Ma première tâche aujourd'hui sera d'évaluer le type de compétences que je rechercherai pendant la phase de consolidation de l'équipe. Pour ce projet spécifique, je crois que j'aurai besoin de deux macro-économistes, d'un généraliste avec un bon esprit analytique, de quelqu'un avec de vastes connaissances en matière de santé, d'un rédacteur chevronné et créatif, d'un graphiste, et comme nous aurons probablement besoin d'inclure des partenaires externes, un spécialiste de la collaboration serait utile. Comme nous aurons probablement besoin du rédacteur seulement à une étape plus avancée, nous pourrions retenir ses services plus tard et ne faire appel à lui ou à elle que deux jours par semaine au cours du dernier mois. Quant au spécialiste de la santé, je pensais parler à Roger, mon encyclopédie de la santé « à la retraite », qui vient juste de me dire qu'il serait encore intéressé à participer, à raison d'une journée par semaine, si j'avais un projet intéressant. Ce projet l'est peut-être.

À la fin de la journée, je vais afficher tous les rôles et les compétences dont nous aurons besoin sur la plateforme de concertation. J'aurai peut-être aussi besoin d'avoir accès à la réserve centrale et de faire quelques appels téléphoniques si je trouve de bons jumelages.

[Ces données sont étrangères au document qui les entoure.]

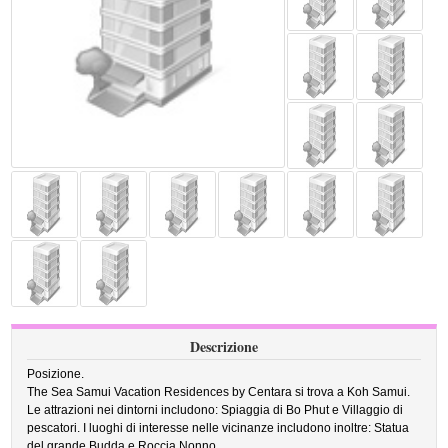
Descrizione
Posizione.
The Sea Samui Vacation Residences by Centara si trova a Koh Samui.
Le attrazioni nei dintorni includono: Spiaggia di Bo Phut e Villaggio di
pescatori. I luoghi di interesse nelle vicinanze includono inoltre: Statua
del grande Budda e Roccia Nonno.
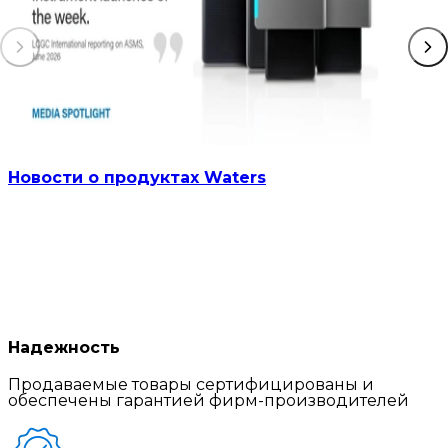
Новости о продуктах Waters
Надежность
Продаваемые товары сертифицированы и
обеспечены гарантией фирм-производителей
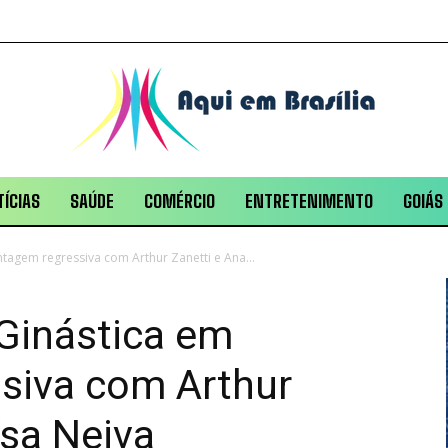
ÍCIAS
SAÚDE
COMÉRCIO
ENTRETENIMENTO
GOIÁS
ntagem regressiva com Arthur Zanetti e Ana...
 Ginástica em
siva com Arthur
ísa Neiva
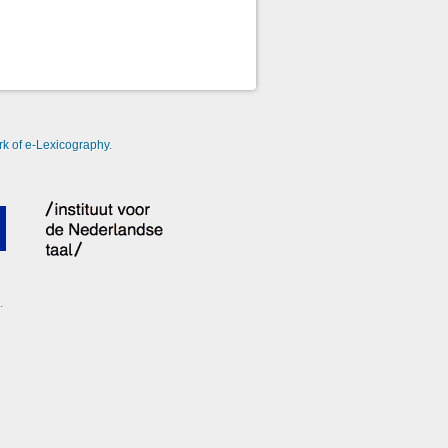
k of e-Lexicography
.
.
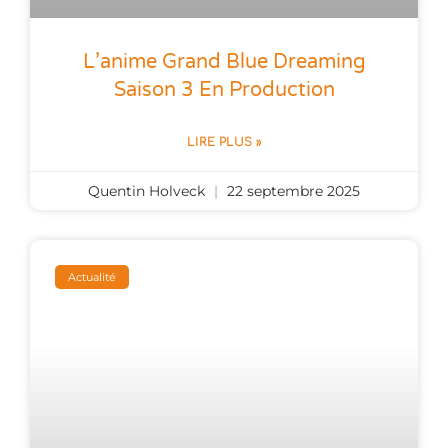
L’anime Grand Blue Dreaming
Saison 3 En Production
LIRE PLUS »
Quentin Holveck
22 septembre 2025
Actualité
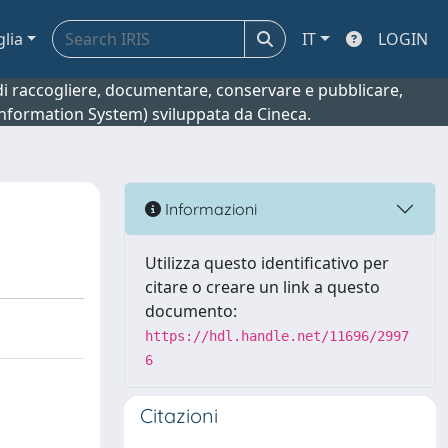
glia
IT
LOGIN
o di raccogliere, documentare, conservare e pubblicare,
 Information System) sviluppata da Cineca.
Informazioni
Utilizza questo identificativo per
citare o creare un link a questo
documento:
https://hdl.handle.net/11696/2997
6
Citazioni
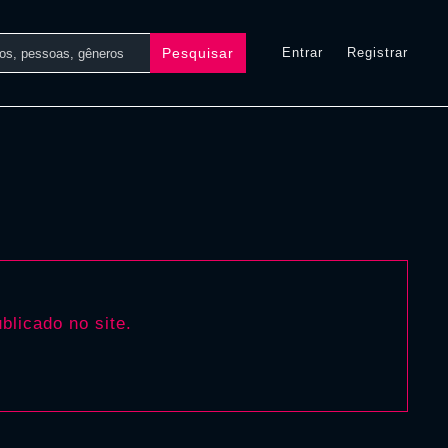
Pesquisar
Entrar
Registrar
blicado no site.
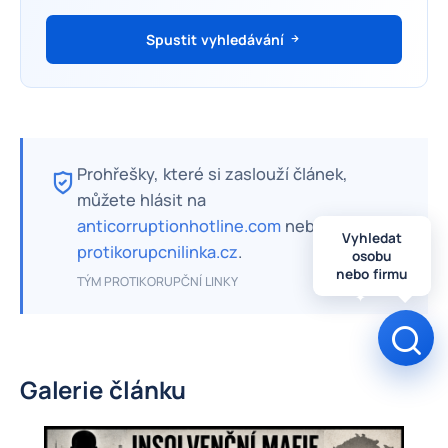
Spustit vyhledávání
Prohřešky, které si zaslouží článek,
můžete hlásit na
anticorruptionhotline.com
nebo na
Vyhledat
protikorupcnilinka.cz
.
osobu
nebo firmu
TÝM PROTIKORUPČNÍ LINKY
Otev
Galerie článku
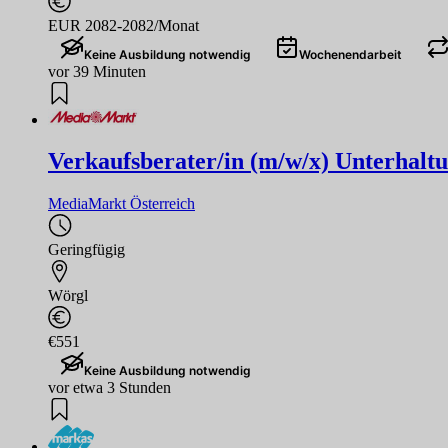
EUR 2082-2082/Monat
Keine Ausbildung notwendig
Wochenendarbeit
vor 39 Minuten
Verkaufsberater/in (m/w/x) Unterhaltu
MediaMarkt Österreich
Geringfügig
Wörgl
€551
Keine Ausbildung notwendig
vor etwa 3 Stunden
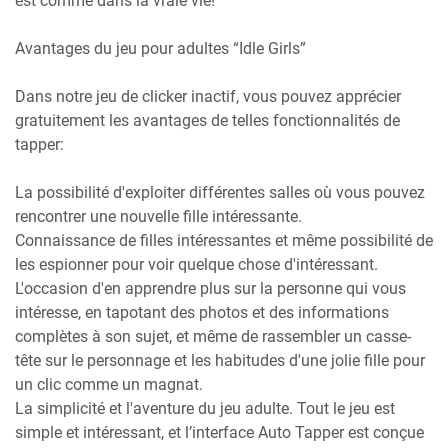
est comme dans la vraie vie!
Avantages du jeu pour adultes “Idle Girls”
Dans notre jeu de clicker inactif, vous pouvez apprécier
gratuitement les avantages de telles fonctionnalités de
tapper:
La possibilité d'exploiter différentes salles où vous pouvez
rencontrer une nouvelle fille intéressante.
Connaissance de filles intéressantes et même possibilité de
les espionner pour voir quelque chose d'intéressant.
L'occasion d'en apprendre plus sur la personne qui vous
intéresse, en tapotant des photos et des informations
complètes à son sujet, et même de rassembler un casse-
tête sur le personnage et les habitudes d'une jolie fille pour
un clic comme un magnat.
La simplicité et l'aventure du jeu adulte. Tout le jeu est
simple et intéressant, et l’interface Auto Tapper est conçue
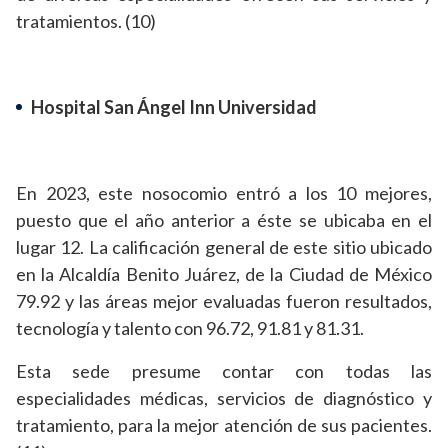
tratamientos. (10)
Hospital San Ángel Inn Universidad
En 2023, este nosocomio entró a los 10 mejores,
puesto que el año anterior a éste se ubicaba en el
lugar 12. La calificación general de este sitio ubicado
en la Alcaldía Benito Juárez, de la Ciudad de México
79.92 y las áreas mejor evaluadas fueron resultados,
tecnología y talento con 96.72, 91.81 y 81.31.
Esta sede presume contar con todas las
especialidades médicas, servicios de diagnóstico y
tratamiento, para la mejor atención de sus pacientes.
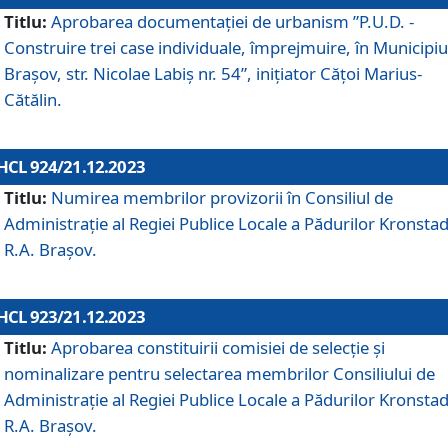
Titlu:
Aprobarea documentaţiei de urbanism ”P.U.D. -
Construire trei case individuale, împrejmuire, în Municipiu
Brașov, str. Nicolae Labiș nr. 54”, inițiator Cățoi Marius-
Cătălin.
HCL 924/21.12.2023
Titlu:
Numirea membrilor provizorii în Consiliul de
Administraţie al Regiei Publice Locale a Pădurilor Kronstad
R.A. Brașov.
HCL 923/21.12.2023
Titlu:
Aprobarea constituirii comisiei de selecție și
nominalizare pentru selectarea membrilor Consiliului de
Administrație al Regiei Publice Locale a Pădurilor Kronstad
R.A. Brașov.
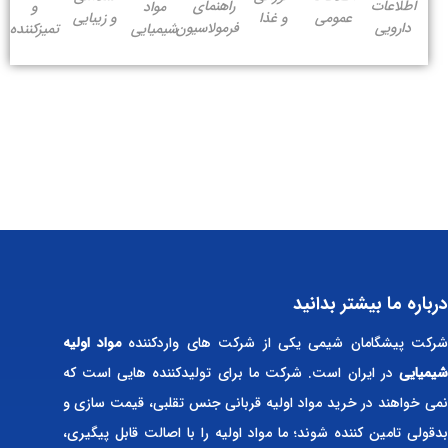
اطلاعات
راهنمای
مواد
و
عمومی
و غذا
و زیبایی
دارویی
فرمولاسیون
شیمیایی
تمیزکننده
درباره ما بیشتر بدانید
رکت پیشگامان شیمی یکی از شرکت های واردکننده
مواد اولیه
شیمیایی
در ایران است. شرکت ما برای تولیدکننده هایی است که
نمی خواهند در خرید مواد اولیه قربانی جنس تقلبی، قیمت سازی و
بدقولی تامین کننده شوند؛ ما مواد اولیه را با اصالت قابل پیگیری،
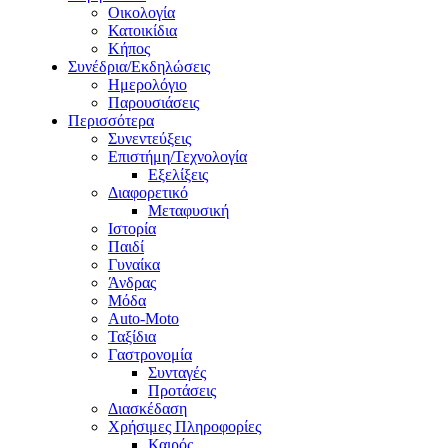
Οικολογία
Κατοικίδια
Κήπος
Συνέδρια/Εκδηλώσεις
Ημερολόγιο
Παρουσιάσεις
Περισσότερα
Συνεντεύξεις
Επιστήμη/Τεχνολογία
Εξελίξεις
Διαφορετικό
Μεταφυσική
Ιστορία
Παιδί
Γυναίκα
Άνδρας
Μόδα
Auto-Moto
Ταξίδια
Γαστρονομία
Συνταγές
Προτάσεις
Διασκέδαση
Χρήσιμες Πληροφορίες
Καιρός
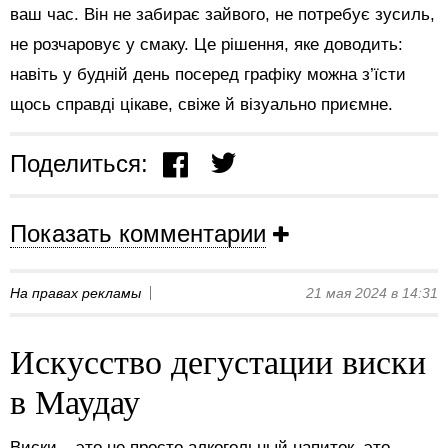
ваш час. Він не забирає зайвого, не потребує зусиль,
не розчаровує у смаку. Це рішення, яке доводить:
навіть у будній день посеред графіку можна з’їсти
щось справді цікаве, свіже й візуально приємне.
Поделиться:
Показать комментарии
На правах рекламы
21 мая 2024 в 14:31
Искусство дегустации виски
в Маудау
Виски – это не просто алкогольный напиток, это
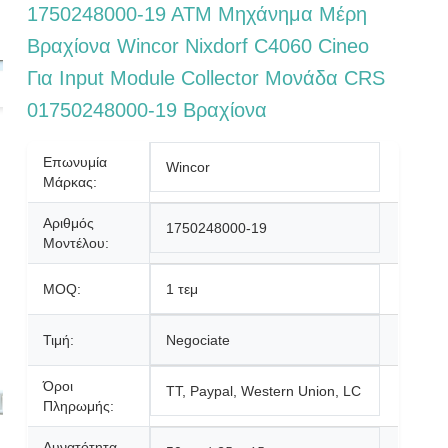
1750248000-19 ΑΤΜ Μηχάνημα Μέρη
Βραχίονα Wincor Nixdorf C4060 Cineo
Για Input Module Collector Μονάδα CRS
01750248000-19 Βραχίονα
Επωνυμία
Wincor
Μάρκας:
Αριθμός
1750248000-19
Μοντέλου:
MOQ:
1 τεμ
Τιμή:
Negociate
Όροι
TT, Paypal, Western Union, LC
Πληρωμής:
Δυνατότητα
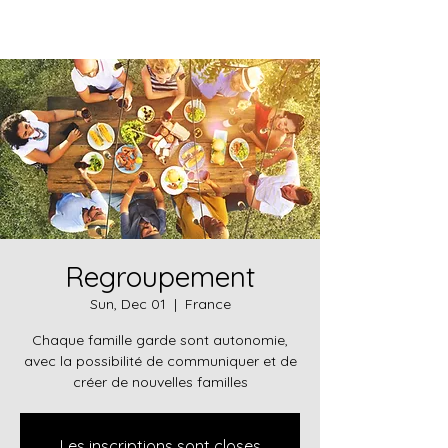
Regroupement
Sun, Dec 01
  |  
France
Chaque famille garde sont autonomie,
avec la possibilité de communiquer et de
créer de nouvelles familles
Les inscriptions sont closes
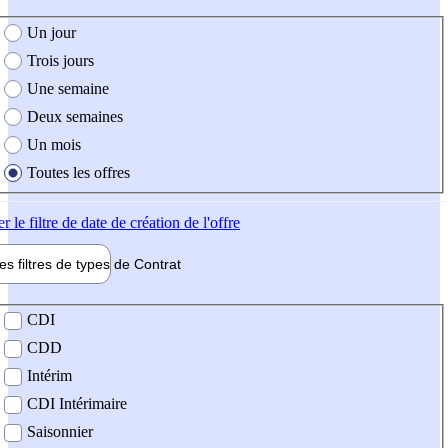
e création de l'offre
Un jour
Trois jours
Une semaine
Deux semaines
Un mois
Toutes les offres
er
le filtre de date de création de l'offre
les filtres de types de
Contrat
de contrat
CDI
CDD
Intérim
CDI Intérimaire
Saisonnier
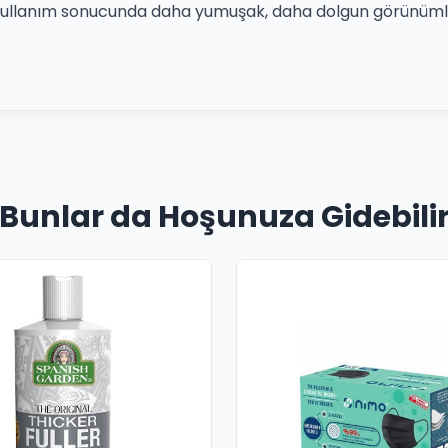
li kullanım sonucunda daha yumuşak, daha dolgun görünümlü
Bunlar da Hoşunuza Gidebili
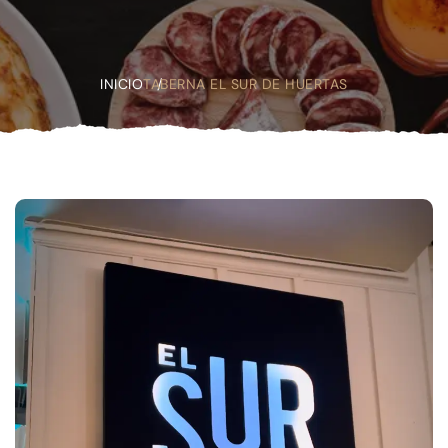
INICIO
TABERNA EL SUR DE HUERTAS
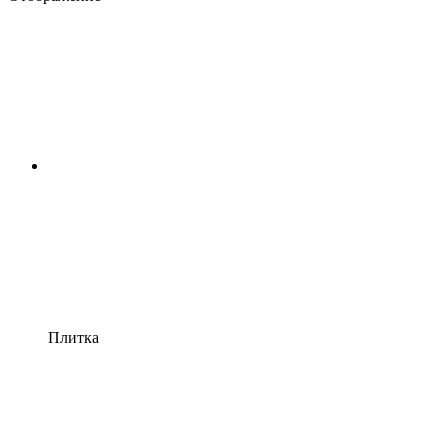
Плитка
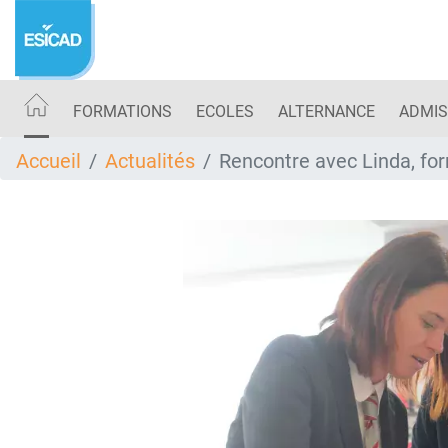
Aller
au
contenu
principal
FORMATIONS
ECOLES
ALTERNANCE
ADMIS
Accueil
Actualités
Rencontre avec Linda, for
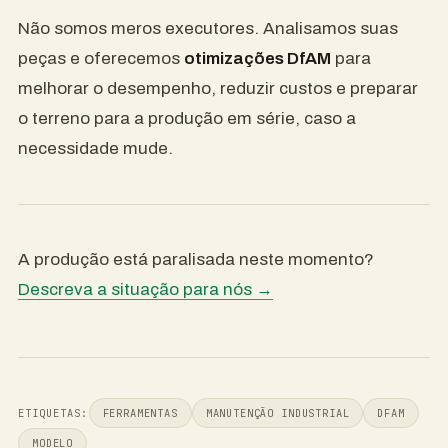
Não somos meros executores. Analisamos suas
peças e oferecemos
otimizações DfAM
para
melhorar o desempenho, reduzir custos e preparar
o terreno para a produção em série, caso a
necessidade mude.
A produção está paralisada neste momento?
Descreva a situação para nós →
ETIQUETAS:
FERRAMENTAS
MANUTENÇÃO INDUSTRIAL
DFAM
MODELO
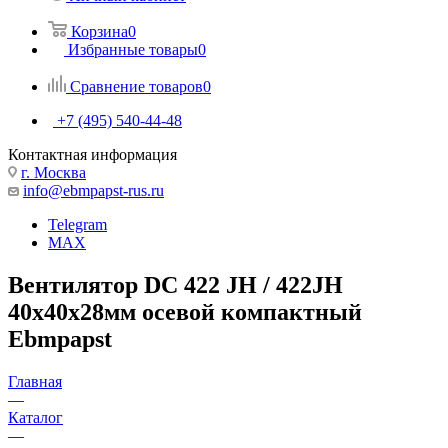
Корзина
0
Избранные товары
0
Сравнение товаров
0
+7 (495) 540-44-48
Контактная информация
г. Москва
info@ebmpapst-rus.ru
Telegram
MAX
Вентилятор DC 422 JH / 422JH
40x40x28мм осевой компактный
Ebmpapst
Главная
—
Каталог
—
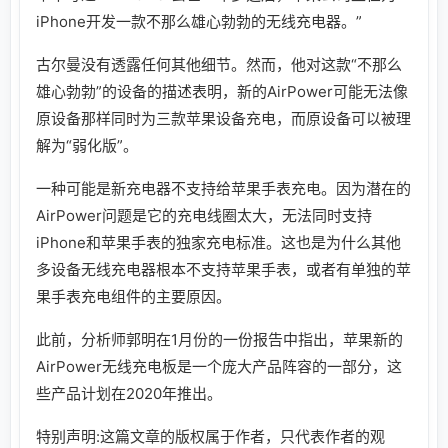
iPhone开发一款不那么雄心勃勃的无线充电器。”
古尔曼没有透露任何其他细节。然而，他对这款“不那么
雄心勃勃”的设备的描述表明，新的AirPower可能无法像
原设备那样同时为三款苹果设备充电，而原设备可以被理
解为“弱化版”。
一种可能是新充电器不支持给苹果手表充电。因为潜在的
AirPower问题是它的充电线圈太大，无法同时支持
iPhone和苹果手表的独家充电标准。这也是为什么其他
多设备无线充电器根本不支持苹果手表，或者有单独的苹
果手表充电组件的主要原因。
此前，分析师郭明在1月份的一份报告中指出，苹果新的
AirPower无线充电板是一个庞大产品阵容的一部分，这
些产品计划在2020年推出。
特别声明:这篇文章的版权属于作者，只代表作者的观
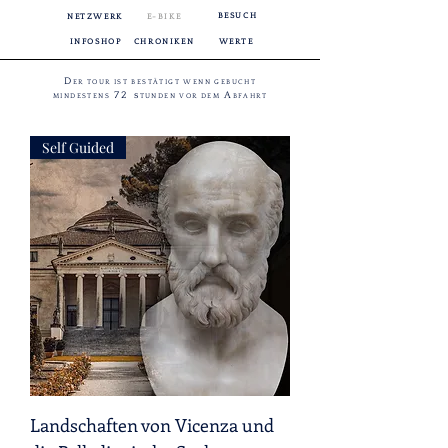
BESUCH
NETZWERK
E-BIKE
INFOSHOP
CHRONIKEN
WERTE
D
ER TOUR IST BESTÄTIGT WENN GEBUCHT
72 s
A
MINDESTENS
TUNDEN VOR DEM
BFAHRT
Self Guided
Landschaften von Vicenza und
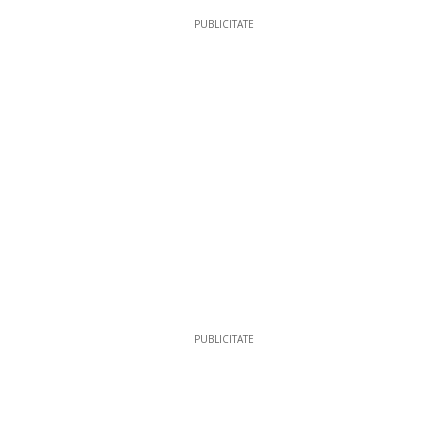
PUBLICITATE
PUBLICITATE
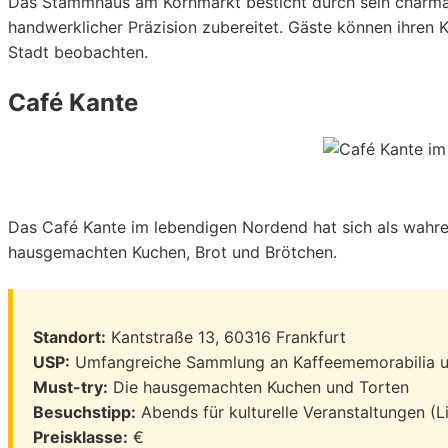
Das Stammhaus am Kornmarkt besticht durch sein charmant
handwerklicher Präzision zubereitet. Gäste können ihren
Stadt beobachten.
Café Kante
Das Café Kante im lebendigen Nordend hat sich als wahrer
hausgemachten Kuchen, Brot und Brötchen.
Standort:
Kantstraße 13, 60316 Frankfurt
USP:
Umfangreiche Sammlung an Kaffeememorabilia un
Must-try:
Die hausgemachten Kuchen und Torten
Besuchstipp:
Abends für kulturelle Veranstaltungen (Li
Preisklasse:
€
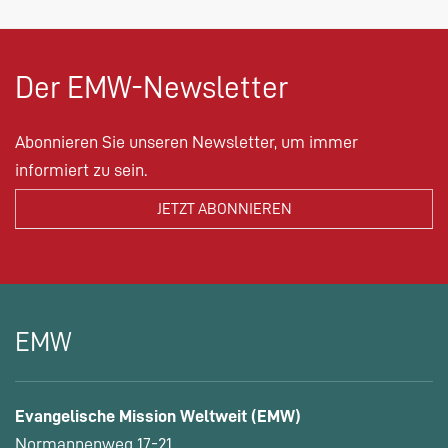
Der EMW-Newsletter
Abonnieren Sie unseren Newsletter, um immer
informiert zu sein.
EMW
Evangelische Mission Weltweit (EMW)
Normannenweg 17-21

Mon dernier projet a pris du temps pour former une équipe : ce n'était pas une grande priorité et le nuage est conçu pour transférer des ressources de projets à faibles besoins à des projets à grands besoins. La bonne nouvelle est que, maintenant que j'ai obtenu un niveau avancé de compétence en coordination de projet, je peux choisir les dossiers hautement prioritaires (comme celui-ci), de sorte qu'il sera plus facile de choisir les bonnes personnes.

Je ne peux pas m'empêcher de me demander où ce projet aurait abouti dans le système traditionnel. S'il avait été entrepris par un ministère ayant un mandat unique, les chercheurs auraient-ils accordé la même importance aux liens étroits entre la santé, les aspects environnementaux et industriels du dossier? Dans le monde complexe où nous vivons maintenant, il est logique d'avoir des équipes, possédant une vaste expertise et compétence, en affectation temporaire pour traiter de grands dossiers et ensuite passer à un autre projet, une fois leur tâche terminée.